■ WORK REQUIRED ■
All of the data that follows should be given again exactly, without its images.

■ SOURCE DATA ■
···
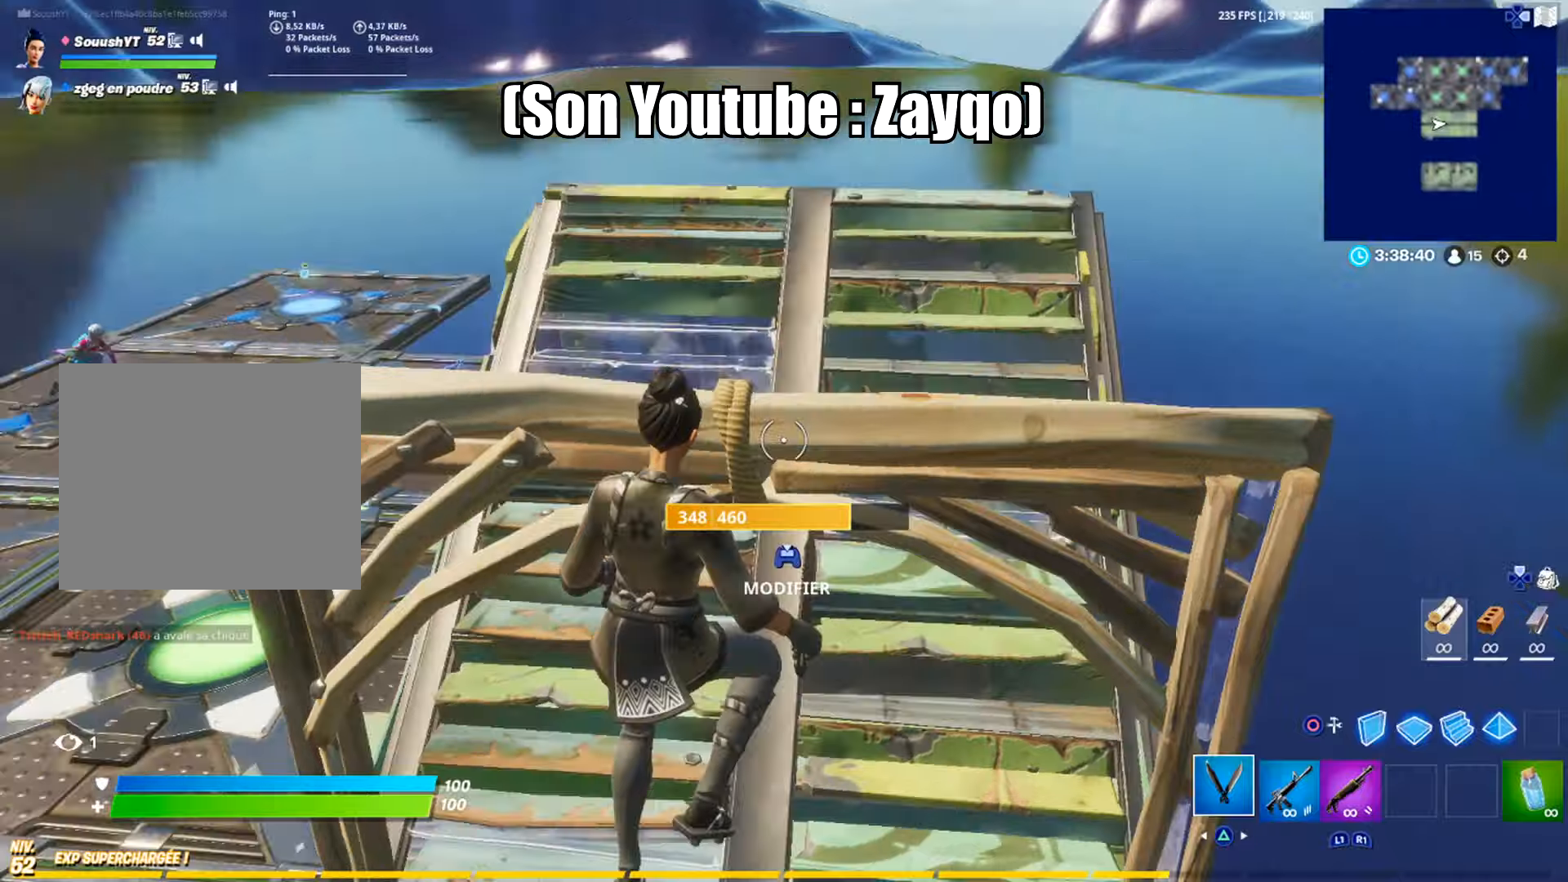
{"buttons": [], "left_stick": "center", "right_stick": "center", "events": [[183, "right_stick", "center"], [250, "left_stick", "center"]]}
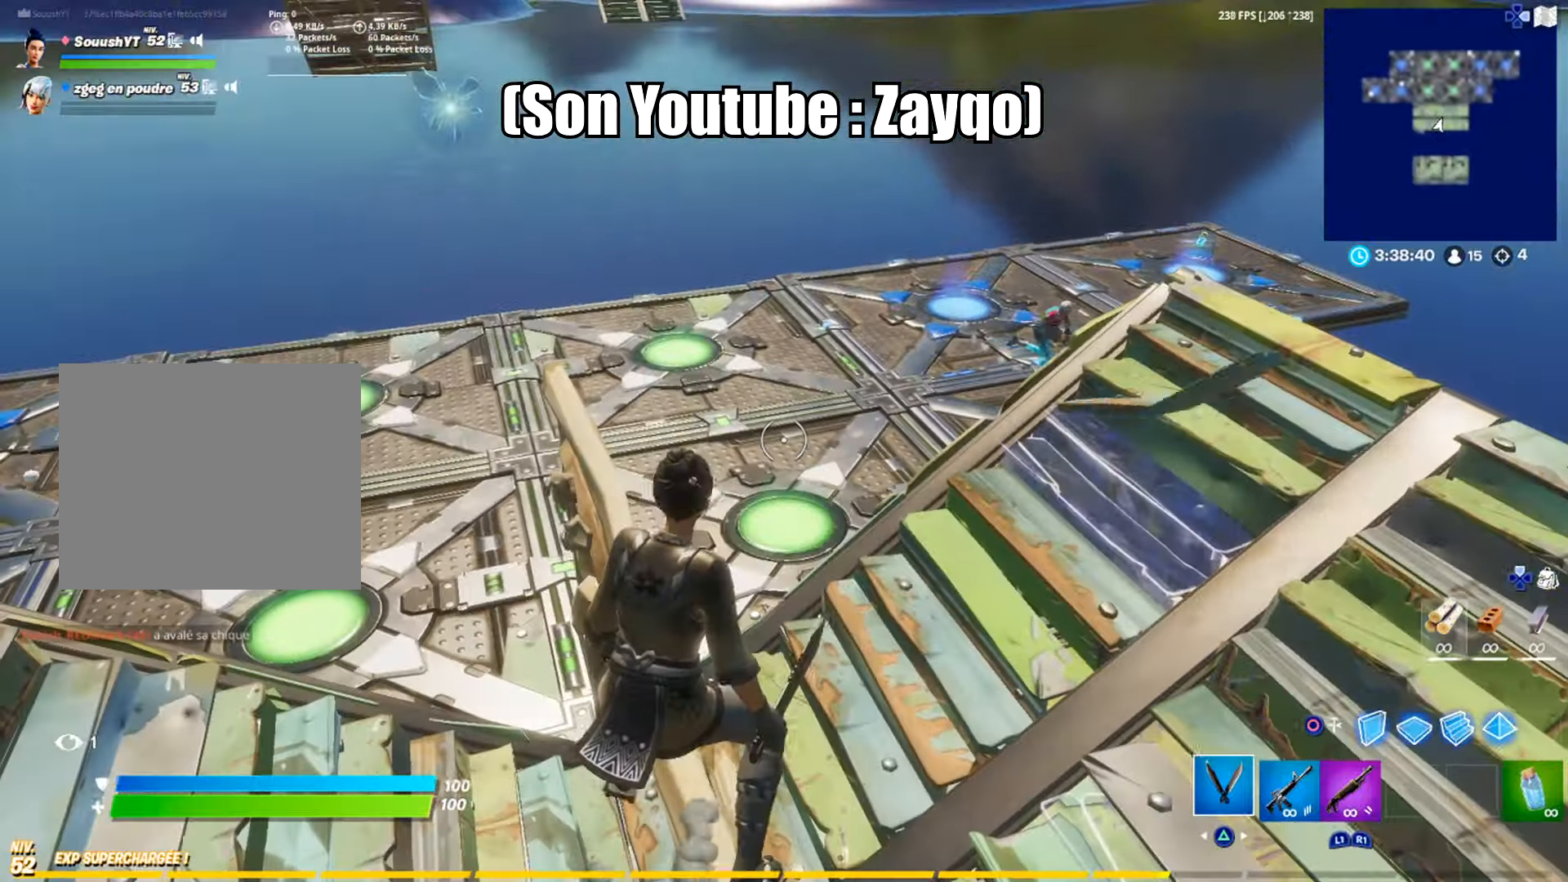
{"buttons": [], "left_stick": "center", "right_stick": "center", "events": []}
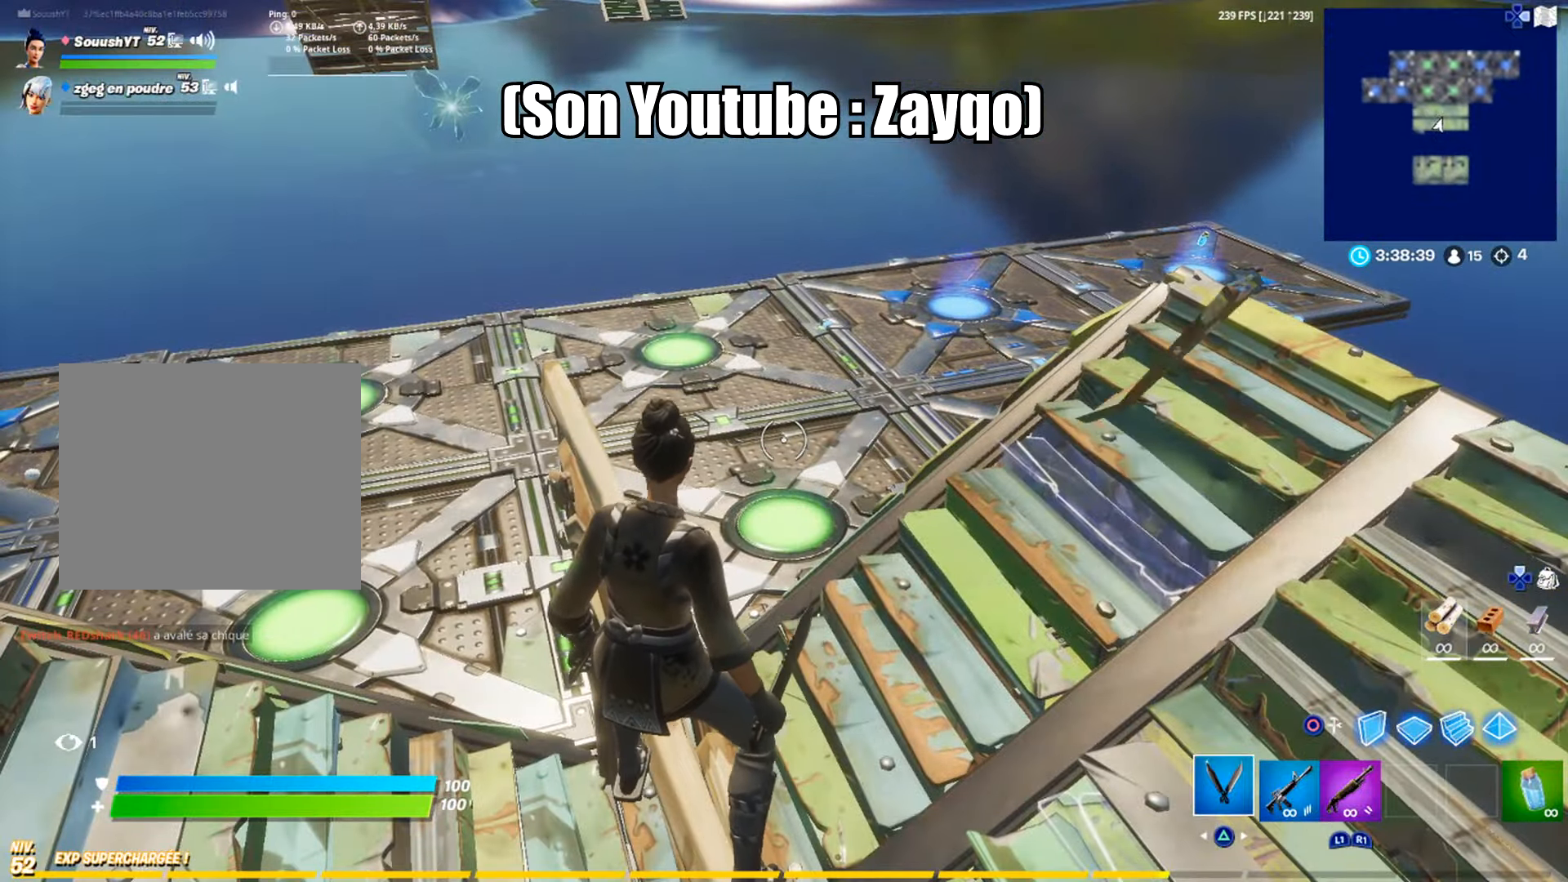
{"buttons": [], "left_stick": "center", "right_stick": "center", "events": []}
···
■ ANSWER BOX ■
{"buttons": [], "left_stick": "center", "right_stick": "center", "events": [[183, "right_stick", "center"], [250, "left_stick", "center"]]}
{"buttons": [], "left_stick": "center", "right_stick": "center", "events": []}
{"buttons": [], "left_stick": "center", "right_stick": "center", "events": []}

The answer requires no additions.